In many such search problems, one needs to be able to systematically generate all possible permutations of a given sequence of symbols.

For instance, given the sequence s = "a b c d", the set of permutations of s is {"a b c d", "a b d c", "a d b c", "a d c b", ..., "d c b a"}. Clearly, a sequence of length n generates n! permutations (we assume that all symbols in the sequence are distinct).

Our problem is to systematically generate all permutations of the sequence in lexicographic order; that is, the order in which the permutations would be listed in a dictionary. To achieve this, we would like a simple rule to determine the next permutation from the current one. We can then begin with the smallest permutation (arrange the symbols in ascending order) and keep applying this rule till we reach the largest permutation (all symbols in descending order).

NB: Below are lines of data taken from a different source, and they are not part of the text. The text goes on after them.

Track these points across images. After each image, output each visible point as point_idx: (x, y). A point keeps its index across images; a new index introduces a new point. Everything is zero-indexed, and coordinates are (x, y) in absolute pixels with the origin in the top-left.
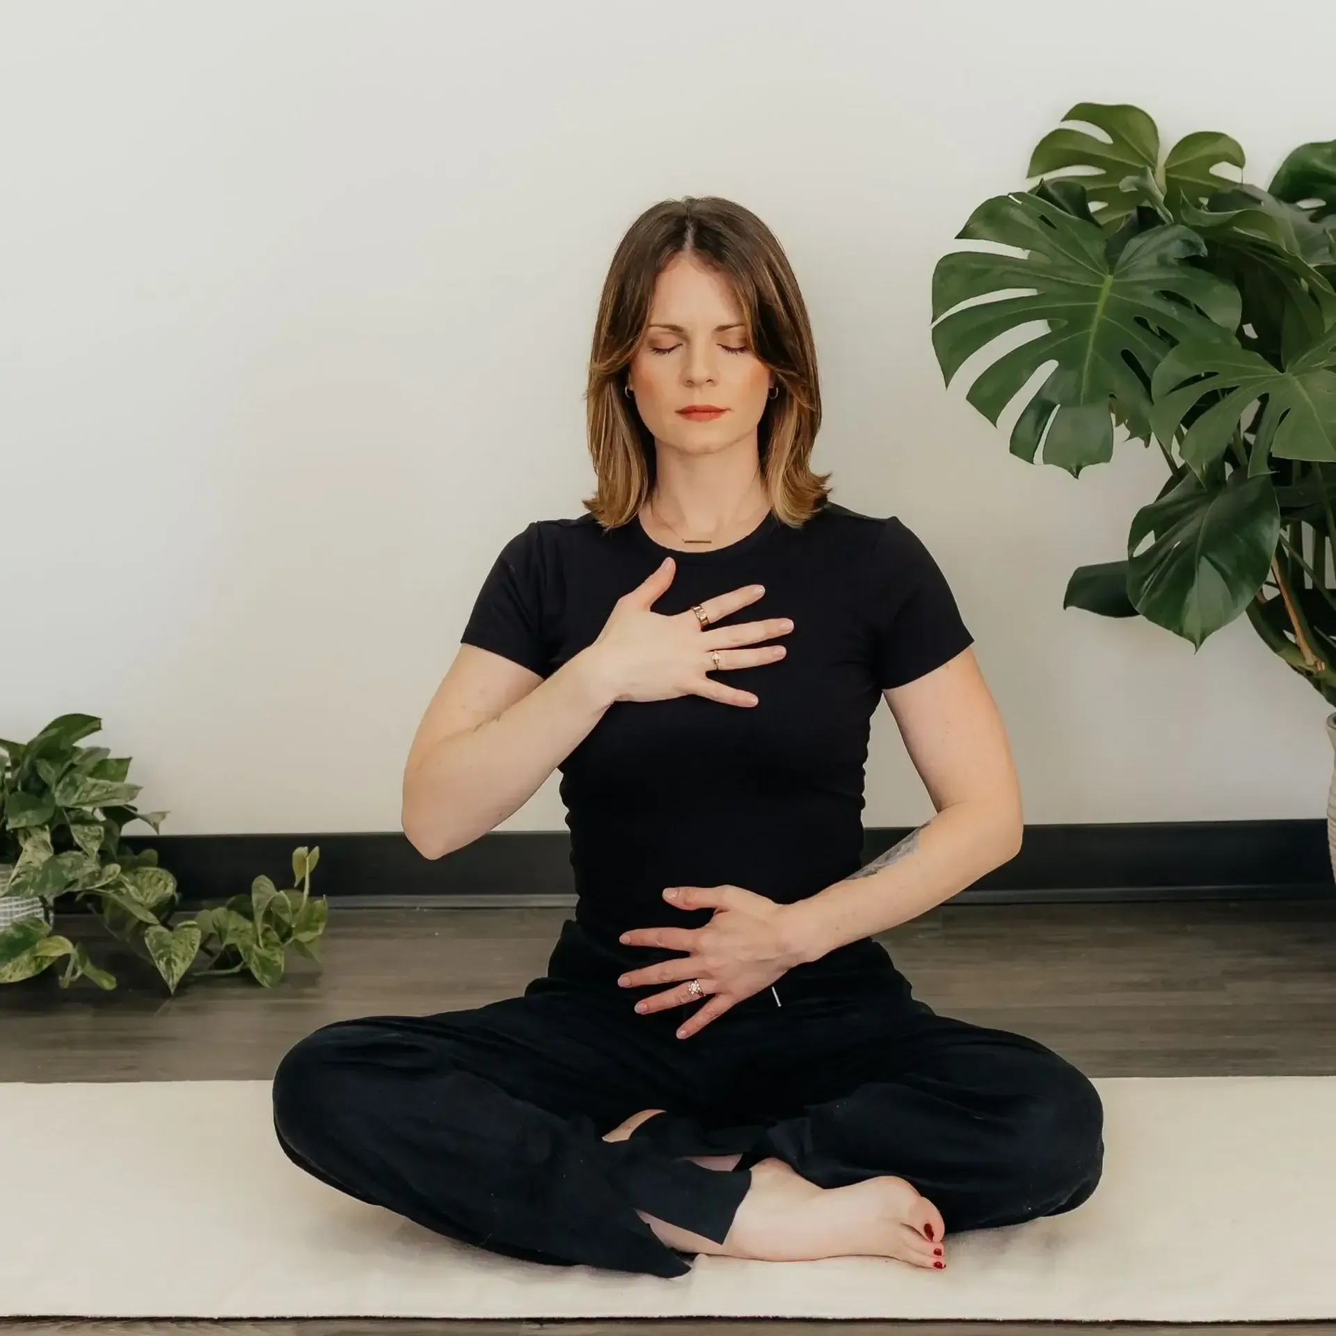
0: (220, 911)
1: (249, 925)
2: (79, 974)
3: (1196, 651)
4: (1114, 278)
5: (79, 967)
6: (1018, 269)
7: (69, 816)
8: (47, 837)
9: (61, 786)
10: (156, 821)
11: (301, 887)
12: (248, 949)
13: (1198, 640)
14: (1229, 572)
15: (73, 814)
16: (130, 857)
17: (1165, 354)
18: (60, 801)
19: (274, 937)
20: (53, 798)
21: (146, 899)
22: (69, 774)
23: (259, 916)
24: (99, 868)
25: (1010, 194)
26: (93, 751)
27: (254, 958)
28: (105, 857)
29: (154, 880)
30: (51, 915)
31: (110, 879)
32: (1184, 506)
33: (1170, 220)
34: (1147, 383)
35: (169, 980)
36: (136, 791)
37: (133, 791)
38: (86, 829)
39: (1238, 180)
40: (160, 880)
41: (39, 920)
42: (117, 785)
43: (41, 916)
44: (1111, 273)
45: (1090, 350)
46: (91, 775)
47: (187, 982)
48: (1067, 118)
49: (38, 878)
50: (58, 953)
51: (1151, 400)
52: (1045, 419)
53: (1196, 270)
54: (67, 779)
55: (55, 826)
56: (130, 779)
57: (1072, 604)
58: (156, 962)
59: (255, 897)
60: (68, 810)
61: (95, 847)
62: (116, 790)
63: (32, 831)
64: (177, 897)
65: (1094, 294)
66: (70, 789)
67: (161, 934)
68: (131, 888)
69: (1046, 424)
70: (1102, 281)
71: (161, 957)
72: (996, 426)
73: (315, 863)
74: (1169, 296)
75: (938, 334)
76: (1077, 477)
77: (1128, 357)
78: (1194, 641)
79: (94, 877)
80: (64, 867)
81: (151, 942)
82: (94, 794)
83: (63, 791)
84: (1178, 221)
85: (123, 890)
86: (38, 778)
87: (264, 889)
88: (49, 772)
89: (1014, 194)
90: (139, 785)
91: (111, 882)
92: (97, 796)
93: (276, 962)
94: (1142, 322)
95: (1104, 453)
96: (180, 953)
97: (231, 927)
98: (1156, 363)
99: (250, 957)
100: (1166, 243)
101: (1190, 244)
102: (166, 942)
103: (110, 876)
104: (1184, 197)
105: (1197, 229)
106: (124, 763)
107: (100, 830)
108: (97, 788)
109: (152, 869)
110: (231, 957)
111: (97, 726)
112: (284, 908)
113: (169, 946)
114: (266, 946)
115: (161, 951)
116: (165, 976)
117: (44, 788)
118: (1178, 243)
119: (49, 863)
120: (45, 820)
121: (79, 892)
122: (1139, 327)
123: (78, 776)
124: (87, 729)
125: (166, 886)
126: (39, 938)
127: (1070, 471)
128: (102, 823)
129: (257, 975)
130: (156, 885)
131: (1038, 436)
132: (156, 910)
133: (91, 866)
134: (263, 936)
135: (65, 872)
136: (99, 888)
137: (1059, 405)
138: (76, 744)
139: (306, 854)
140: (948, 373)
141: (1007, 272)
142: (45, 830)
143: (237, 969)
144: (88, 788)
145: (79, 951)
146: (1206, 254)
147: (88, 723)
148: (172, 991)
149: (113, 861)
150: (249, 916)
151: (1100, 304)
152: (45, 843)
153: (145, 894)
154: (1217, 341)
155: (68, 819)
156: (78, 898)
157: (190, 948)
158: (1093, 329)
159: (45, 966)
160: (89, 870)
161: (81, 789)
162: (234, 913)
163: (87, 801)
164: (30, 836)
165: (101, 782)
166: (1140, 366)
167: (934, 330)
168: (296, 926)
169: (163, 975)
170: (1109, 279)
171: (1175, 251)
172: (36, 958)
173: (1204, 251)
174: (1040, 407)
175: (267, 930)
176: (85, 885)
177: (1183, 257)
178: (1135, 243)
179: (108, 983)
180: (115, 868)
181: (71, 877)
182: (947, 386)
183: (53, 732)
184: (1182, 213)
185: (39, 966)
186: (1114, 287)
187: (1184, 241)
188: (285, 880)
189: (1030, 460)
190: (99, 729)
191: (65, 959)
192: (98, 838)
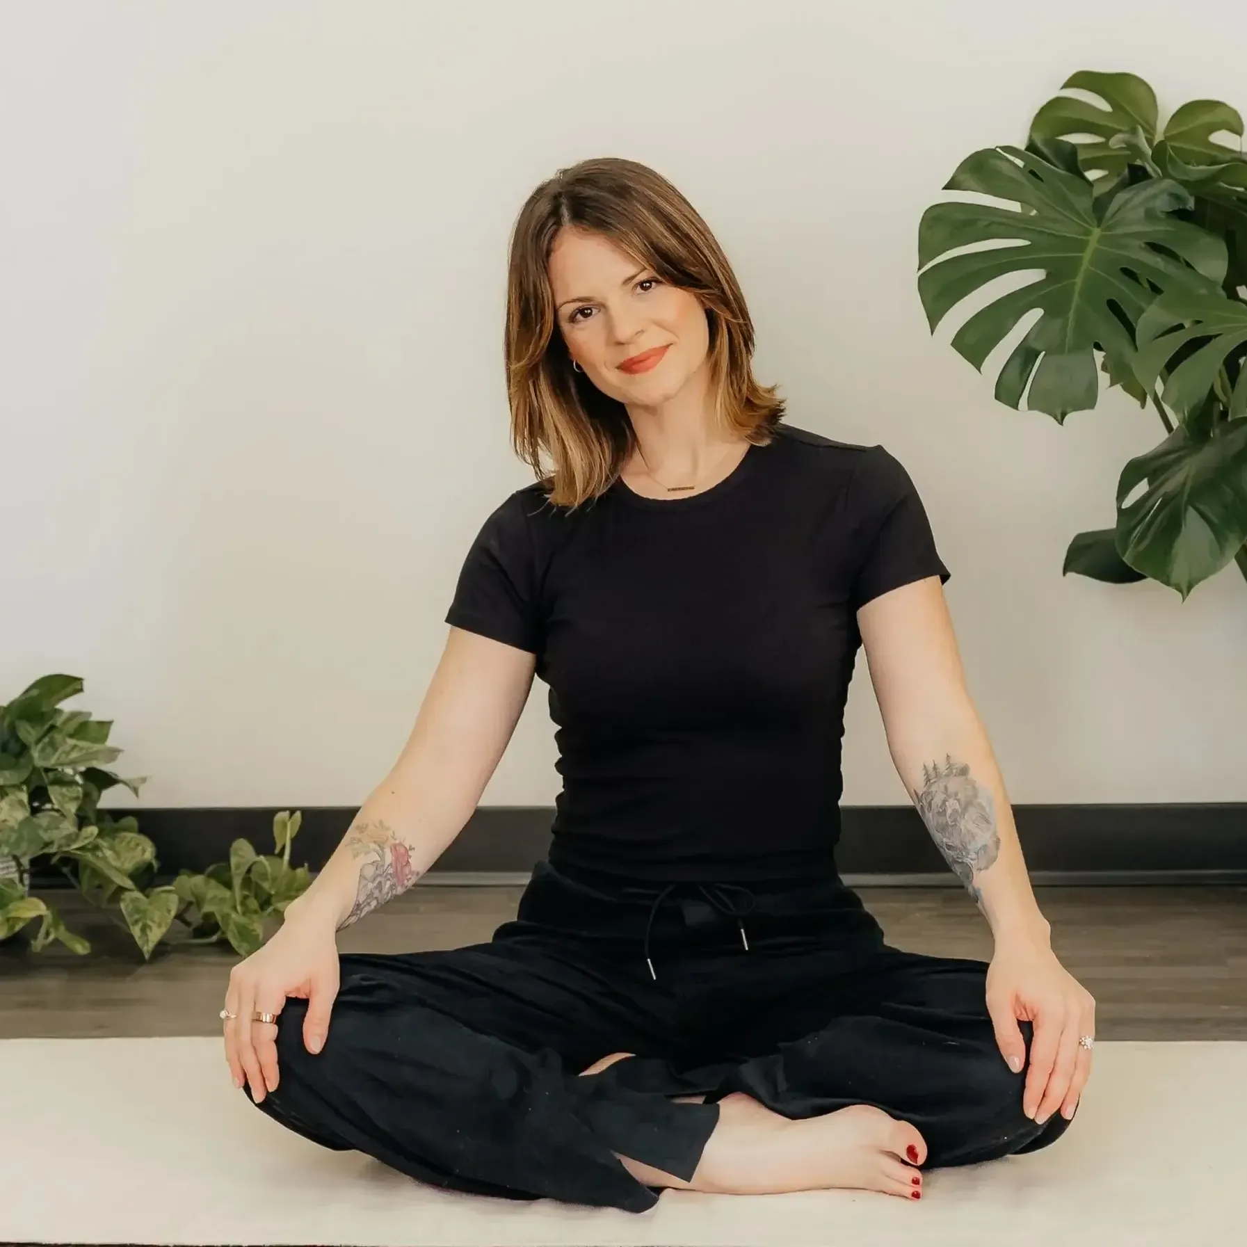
0: (199, 879)
1: (227, 894)
2: (52, 937)
3: (1184, 600)
4: (1102, 231)
5: (52, 930)
6: (1005, 220)
7: (48, 777)
8: (24, 797)
9: (40, 746)
10: (136, 785)
11: (281, 854)
12: (226, 917)
13: (1185, 589)
14: (1216, 521)
15: (51, 775)
16: (109, 824)
17: (1149, 303)
18: (39, 762)
19: (253, 904)
20: (31, 758)
21: (123, 864)
22: (50, 735)
23: (237, 882)
24: (77, 831)
25: (997, 147)
26: (74, 715)
27: (232, 927)
28: (82, 821)
29: (132, 845)
30: (26, 876)
31: (86, 842)
32: (1173, 456)
33: (1159, 174)
34: (1131, 330)
35: (144, 946)
36: (116, 753)
37: (113, 753)
38: (64, 790)
39: (1237, 148)
40: (138, 845)
41: (12, 881)
42: (96, 747)
43: (16, 876)
44: (1099, 226)
45: (1076, 298)
46: (71, 736)
47: (162, 950)
48: (1066, 86)
49: (14, 837)
50: (32, 914)
51: (1136, 348)
52: (1030, 366)
53: (1184, 224)
54: (46, 740)
55: (33, 787)
56: (110, 742)
57: (1071, 571)
58: (131, 927)
59: (234, 860)
60: (47, 770)
61: (72, 808)
62: (97, 752)
63: (8, 790)
64: (155, 864)
65: (1081, 245)
66: (49, 750)
67: (137, 899)
68: (108, 853)
69: (1031, 371)
70: (1088, 233)
71: (136, 922)
72: (980, 371)
73: (296, 829)
74: (1155, 247)
75: (924, 282)
76: (1061, 423)
77: (1113, 306)
78: (1180, 591)
79: (71, 839)
80: (40, 827)
81: (127, 907)
82: (74, 755)
83: (43, 750)
84: (1166, 175)
85: (100, 854)
86: (18, 739)
87: (242, 852)
88: (30, 733)
89: (1000, 147)
90: (120, 747)
91: (89, 844)
92: (76, 758)
93: (253, 930)
94: (1128, 273)
95: (1088, 400)
96: (156, 919)
97: (210, 894)
98: (1141, 311)
99: (228, 924)
100: (1155, 197)
101: (1177, 198)
102: (143, 907)
103: (86, 838)
104: (1172, 153)
105: (1185, 183)
106: (105, 726)
107: (78, 791)
108: (76, 750)
109: (129, 835)
110: (209, 927)
111: (79, 687)
112: (264, 876)
113: (145, 912)
114: (244, 914)
115: (137, 917)
116: (139, 942)
117: (24, 749)
118: (1165, 197)
119: (23, 823)
120: (22, 780)
121: (54, 854)
122: (1126, 278)
123: (58, 737)
124: (69, 689)
125: (144, 851)
126: (12, 900)
127: (1055, 418)
128: (81, 786)
129: (234, 943)
130: (134, 849)
131: (1023, 384)
132: (132, 876)
133: (68, 827)
134: (243, 904)
135: (41, 833)
136: (73, 849)
137: (1044, 353)
138: (59, 706)
139: (287, 818)
140: (934, 319)
141: (994, 223)
142: (22, 790)
143: (214, 938)
144: (67, 748)
145: (52, 913)
146: (1193, 207)
147: (69, 685)
148: (147, 956)
149: (91, 824)
150: (228, 885)
151: (1087, 255)
152: (21, 802)
153: (123, 859)
154: (1203, 291)
155: (46, 781)
156: (55, 860)
157: (167, 914)
158: (1079, 281)
159: (17, 928)
160: (65, 833)
161: (60, 751)
162: (213, 882)
163: (67, 760)
164: (7, 795)
165: (82, 744)
166: (1124, 315)
167: (922, 279)
168: (276, 893)
169: (137, 939)
170: (1097, 232)
171: (1163, 204)
172: (8, 920)
173: (1191, 204)
174: (1025, 354)
175: (246, 897)
176: (60, 846)
177: (1171, 210)
178: (1122, 197)
179: (81, 948)
180: (93, 830)
181: (46, 837)
182: (932, 333)
183: (35, 692)
184: (1169, 166)
185: (12, 927)
186: (1101, 240)
187: (1171, 195)
188: (265, 845)
189: (1015, 406)
190: (81, 690)
191: (39, 920)
192: (77, 798)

Consider the following permutation over the letters {a,b,...,l}

f g j l b e c k i h d a

How do we get the next permutation?

Begin from the right and keep moving left as long as the letters are increasing in value (where a<b<c<…<l). In this case, start with a and scan past d, h, i, k. Stop at c because c<k.

Find the smallest value bigger than c in the sequence "k i h d a" after c and swap it with c. In this case, this value is d, so rewrite the last 6 letters of the sequence as "d k i h c a". Having done this, reverse the letters beyond d to get "d a c h i k".

The new permutation that we want is thus

f g j l b e d a c h i k

Why does this work? Given values a1<a2<...<ak, the smallest permutation is a1 a2 ... ak and the largest permutation is ak ... a2 a1.

For the element we have identified in the current permutation, there is no way to increment the permutation keeping this element fixed because we have already identified the largest permutation to its right. Thus, we have to increment the current element minimally, which is achieved by picking the next largest element to its right.

How do we implement this?

1. Initially, sort the elements to obtain the minimum permutation.
2. Scan from the right to find which element to increment.
3. We now scan back to the right to find the next bigger element to replace this one. Observe that the sequence to the right is sorted in descending order, so this can be done using binary search.
4. Finally, we have to reorder the elements to the right in ascending order. If at Step 3 we swap the new value with the value we want to increment, the sequence to the right remains in descending order. We just have to invert this sequence to put it in ascending order --- no sorting is required.